Drug resistance evolution is an intricate process, requiring a series of epistatic interactions to maintain balance between selective advantage and fitness loss from drug-resistant mutations. The key questions are why treatment with certain antibiotics does not lead to full resistance, and why some drugs can be quickly overcome by drug-resistant mutations. Malaria drug resistance has become an excellent model to study these question since the parasites have been under a plethora of drug regimens for more than a century. Here we used antifolate and artemisinin resistance as models to show that the difference comes from the gain of robustness during the evolutionary process, which allows mutations to be accumulated without fitness loss.
In antifolate resistance, we demonstrated how robustness evolved under selective pressure from an antimalarial drug inhibiting the folate synthesis pathway. A series of four nonsynonymous amino acid substitutions at the targeted enzyme, dihydrofolate reductase (DHFR), render the parasites highly resistant to the antifolate drug pyrimethamine. The stepwise gain of these four dhfr mutations results in tradeoffs between pyrimethamine resistance and parasite fitness. The epistatic interactions between dhfr mutations and amplification of the gene encoding the first upstream enzyme in the folate pathway, GTP cyclohydrolase I (GCH1) promotes pyrimethamine resistance. gch1 amplification confers low level pyrimethamine resistance and would thus be selected for by pyrimethamine treatment. Interestingly, the gch1 amplification can then be co-opted by the parasites because it reduces the cost of acquiring drug-resistant dhfr mutations downstream in the same metabolic pathway.

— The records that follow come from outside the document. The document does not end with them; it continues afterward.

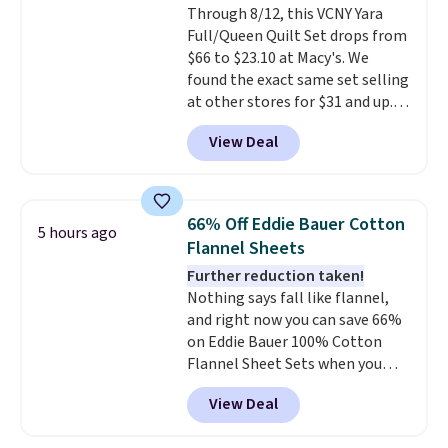
Through 8/12, this VCNY Yara
lighter and forgoing the hassle
Full/Queen Quilt Set drops from
of checking bags. This
$66 to $23.10 at Macy's. We
lightweight, TSA-approved bag
found the exact same set selling
comes in 11 colors, so you'll
at other stores for $31 and up.
have no problem spotting it in
The set is also available in king-
the hustle and bustle of the
View Deal
size for only $1.40 more.
This
airport. Log into your
set is reversible, making it a
free Macy's Rewards account to
great way to give your
qualify for free shipping at $39.
bedroom a quick glam-up
Otherwise, shipping adds $10.95
66% Off Eddie Bauer Cotton
5 hours ago
anytime.
Choose from two
in fees.
Flannel Sheets
colors. Log into your free Macy's
Further reduction taken!
Rewards account to get free
Nothing says fall like flannel,
shipping at $39. Otherwise,
and right now you can save 66%
shipping adds $10.95 to orders
on Eddie Bauer 100% Cotton
below $49.
Flannel Sheet Sets when you
apply code HOME at Macy's.
View Deal
That's up to an $80 price drop.
With the code, you'll get the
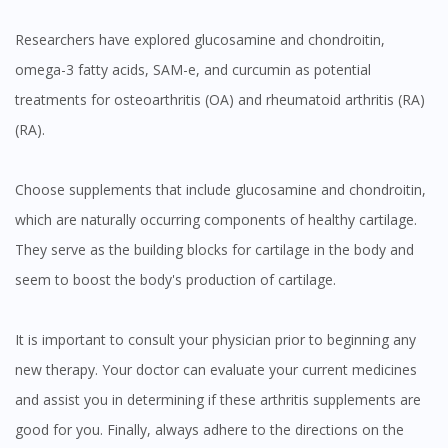
Researchers have explored glucosamine and chondroitin,
omega-3 fatty acids, SAM-e, and curcumin as potential
treatments for osteoarthritis (OA) and rheumatoid arthritis (RA)
(RA).
Choose supplements that include glucosamine and chondroitin,
which are naturally occurring components of healthy cartilage.
They serve as the building blocks for cartilage in the body and
seem to boost the body's production of cartilage.
It is important to consult your physician prior to beginning any
new therapy. Your doctor can evaluate your current medicines
and assist you in determining if these arthritis supplements are
good for you. Finally, always adhere to the directions on the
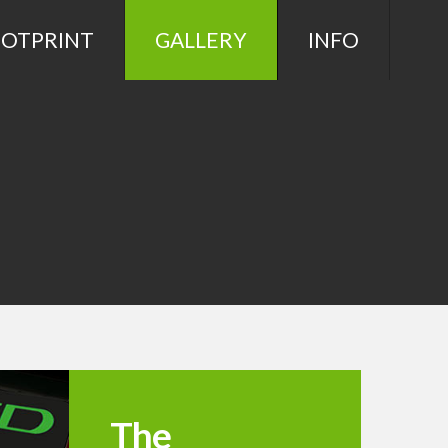
OOTPRINT
GALLERY
INFO
The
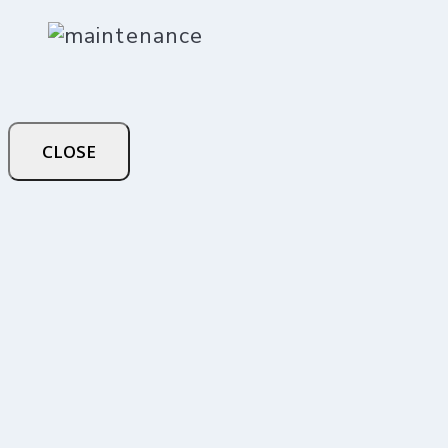
CLOSE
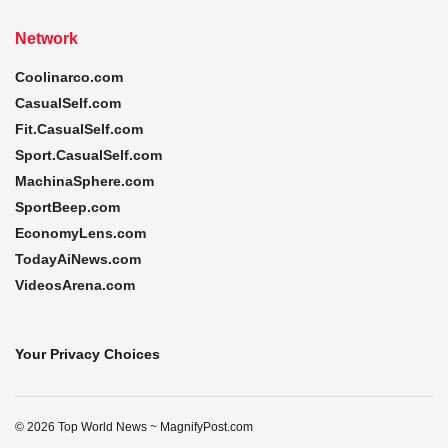
Network
Coolinarco.com
CasualSelf.com
Fit.CasualSelf.com
Sport.CasualSelf.com
MachinaSphere.com
SportBeep.com
EconomyLens.com
TodayAiNews.com
VideosArena.com
Your Privacy Choices
© 2026 Top World News ~ MagnifyPost.com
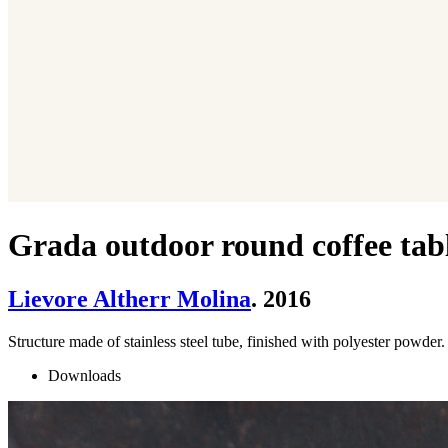
Grada outdoor round coffee tab
Lievore Altherr Molina
. 2016
Structure made of stainless steel tube, finished with polyester pow
Downloads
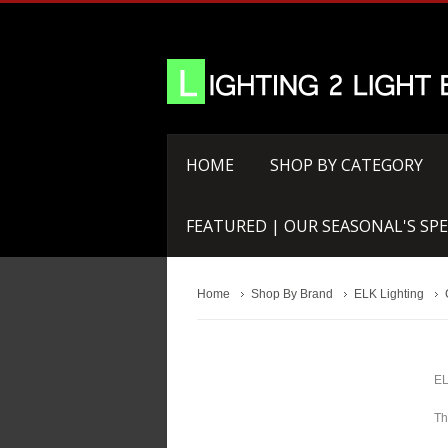
HOME
SHOP BY CATEGORY
FEATURED | OUR SEASONAL'S SPE
Home
Shop By Brand
ELK Lighting
EL
Th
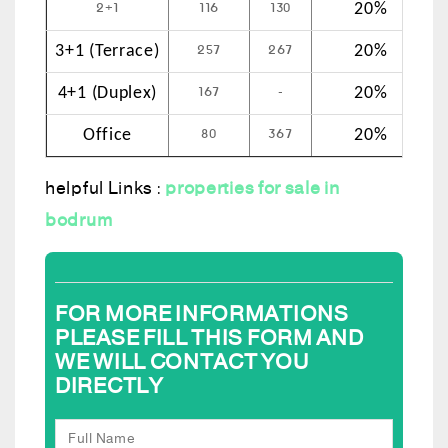
2+1
116
130
20%
257
267
3+1 (Terrace)
20%
167
-
4+1 (Duplex)
20%
80
367
Office
20%
helpful Links :
properties for sale in
bodrum
FOR MORE INFORMATIONS
PLEASE FILL THIS FORM AND
WE WILL CONTACT YOU
DIRECTLY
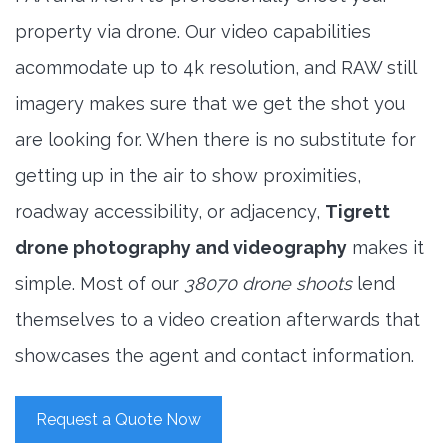
property via drone. Our video capabilities
acommodate up to 4k resolution, and RAW still
imagery makes sure that we get the shot you
are looking for. When there is no substitute for
getting up in the air to show proximities,
roadway accessibility, or adjacency,
Tigrett
drone photography and videography
makes it
simple. Most of our
38070 drone shoots
lend
themselves to a video creation afterwards that
showcases the agent and contact information.
Request a Quote Now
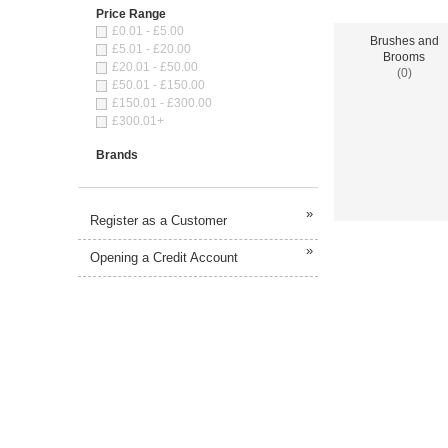
Price Range
£0.01 - £5.00
Brushes and
£5.01 - £20.00
Brooms
£20.01 - £50.00
(0)
£50.01 - £150.00
£150.01 - £300.00
£300.01+
Brands
»
Register as a Customer
»
Opening a Credit Account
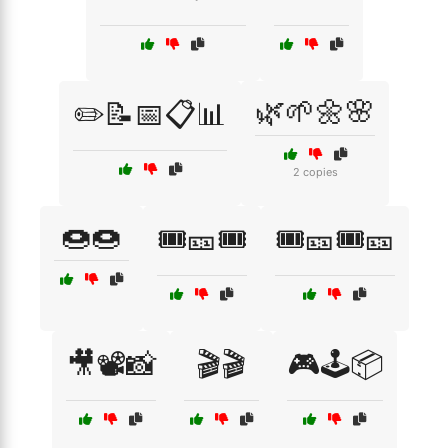
🌿🌱🌼🌸
✏️📝📅📋📊
2 copies
🍩🍩
🎟️🎫🎟️
🎟️🎫🎟️🎫
🎥📽️📸
🎬🎬
🎮🕹️📦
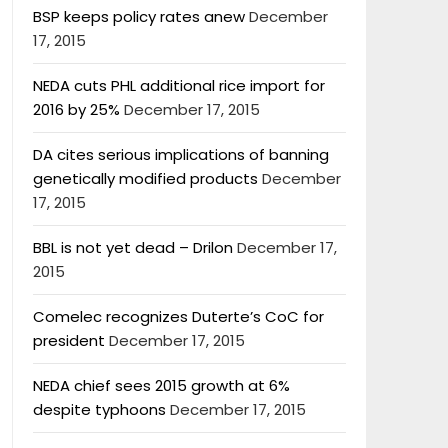
BSP keeps policy rates anew
December
17, 2015
NEDA cuts PHL additional rice import for
2016 by 25%
December 17, 2015
DA cites serious implications of banning
genetically modified products
December
17, 2015
BBL is not yet dead – Drilon
December 17,
2015
Comelec recognizes Duterte’s CoC for
president
December 17, 2015
NEDA chief sees 2015 growth at 6%
despite typhoons
December 17, 2015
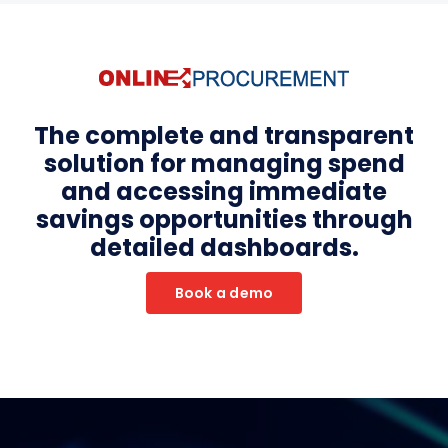
The complete and transparent
solution for managing spend
and accessing immediate
savings opportunities through
detailed dashboards.
Book a demo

On the other hand, the resistance level of artemisinin, the drug of choice for severe malaria treatment, is relatively low with only clinical presentation of delayed parasite clearance by a few hours. Convergent evolution, driven by multiple trajectories to overcome artemisinin-induced stress, was observed, but it was precluded to become full blown resistance by high fitness cost as shown by unstable resistant phenotypes. Artemisinin-resistant parasites suffered from fitness loss and produced fewer progenies. Under amino acid starvation, the resistant parasites failed to undergo maturation unlike their sensitive counterparts as a result of reduced hemoglobin consumption. The reduction leads to loss in artemisinin sensitivity, but the defect causes significant fitness trade-off. Without the gain of a new robustness system, long-term drug selection experiment failed to drive artemisinin resistance to surpass therapeutic doses, but the selection toward antifolate resistance was quickly and repeatedly accomplished under increased robustness by extra GCH1.